En 1982, la société se diversifie et se lance dans le secteur de la gestion des placements en achetant Massachusetts Financial Services (MFS), une firme américaine de gestion d’actifs institutionnels et de fonds. En 1987, elle crée sa propre filiale de gestion d’actifs nationaux, Spectrum Financial Mutual Fund Services (MFS). Puis en 1997, la société annonce l’acquisition d’une part majoritaire dans la firme de gestion d’actifs institutionnels McLean Budden. Elle achètera le reste des parts en 2011, fusionnant ainsi cette compagnie avec MFS. La société ajoute presque 50 milliards de dollars d’actifs à ses activités de gestion de placements en achetant, en 2015, trois firmes investies dans ce secteur : Bentall Kennedy, Ryan Labs et Prime Advisors Inc.

Histoire récente

En 2000, pour marquer un nouveau tournant et refléter l’aspect international de ses activités, la société se rebaptise la Financière Sun Life et adopte un logo représentant le Soleil et la Terre.

Pour maintenir un taux de croissance acceptable et faire face à la concurrence entretenue par les autres sociétés financières (telles que les banques), les dirigeants de la Sun Life comprennent que la société doit pouvoir accéder plus facilement aux marchés des capitaux. La direction décide ainsi, en 2000, de démutualiser la société et d’en faire une nouvelle fois la propriété d’actionnaires publics et non plus des détenteurs de polices. C’est la cinquième compagnie d’assurance canadienne à procéder ainsi, après Clarica, Manulife, Canada-Vie et l’Industrielle Alliance. La Sun Life distribue des actions de la société à tous ses détenteurs de police d’assurance au prix de 12,50 dollars l’unité et entre en bourse le 23 mars 2000 à Toronto, New York et aux Philippines (voir Bourse de Toronto).

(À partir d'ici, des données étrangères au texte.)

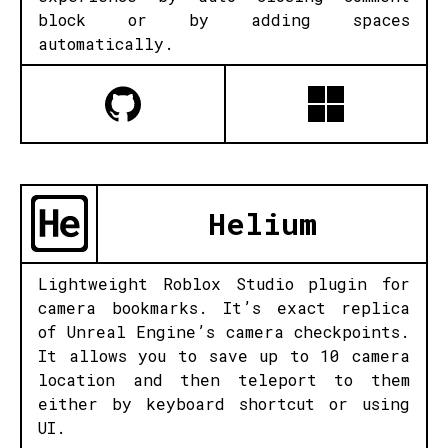
block or by adding spaces
automatically.
Helium
Lightweight Roblox Studio plugin for
camera bookmarks. It’s exact replica
of Unreal Engine’s camera checkpoints.
It allows you to save up to 10 camera
location and then teleport to them
either by keyboard shortcut or using
UI.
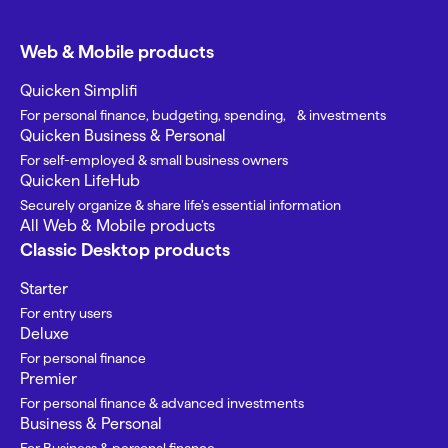
Web & Mobile products
Quicken Simplifi
For personal finance, budgeting, spending, & investments
Quicken Business & Personal
For self-employed & small business owners
Quicken LifeHub
Securely organize & share life’s essential information
All Web & Mobile products
Classic Desktop products
Starter
For entry users
Deluxe
For personal finance
Premier
For personal finance & advanced investments
Business & Personal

En 2002, la Sun Life vend sa filiale de gestion de fonds communs, Spectrum Investment Management, à la firme CI Fund Management, qui se spécialise également dans les fonds communs, contre 30 % de part en actions dans CI. La société peut dès lors se concentrer sur les assurances pour sa croissance. En 2002, la Sun Life Assurance Company fusionne avec la Clarica Life Insurance Company (anciennement la Mutual Life Assurance Company), une transaction évaluée à plus de 7 milliards de dollars.

La crise mondiale de 2008 sur les liquidités financières a été particulièrement difficile pour les compagnies d’assurance canadiennes. La Sun Life a fait face à ce défi de plusieurs manières. Tout d’abord, pour améliorer son assise financière et créer un contexte favorable à sa croissance, elle vend à Scotiabank, vers la fin de 2008, ses placements dans CI Financial pour 2,3 milliards de dollars. En 2012, la société se débarrasse de ses activités américaines d’assurance vie et de rente pour 1,35 milliard de dollars US afin de renforcer encore plus son capital et réduire du même coup son profil de risque général. La Sun Life continue de s’étendre à l’international, avec des incursions et de nouvelles opportunités en Chine, aux Philippines, au Vietnam et en Malaisie.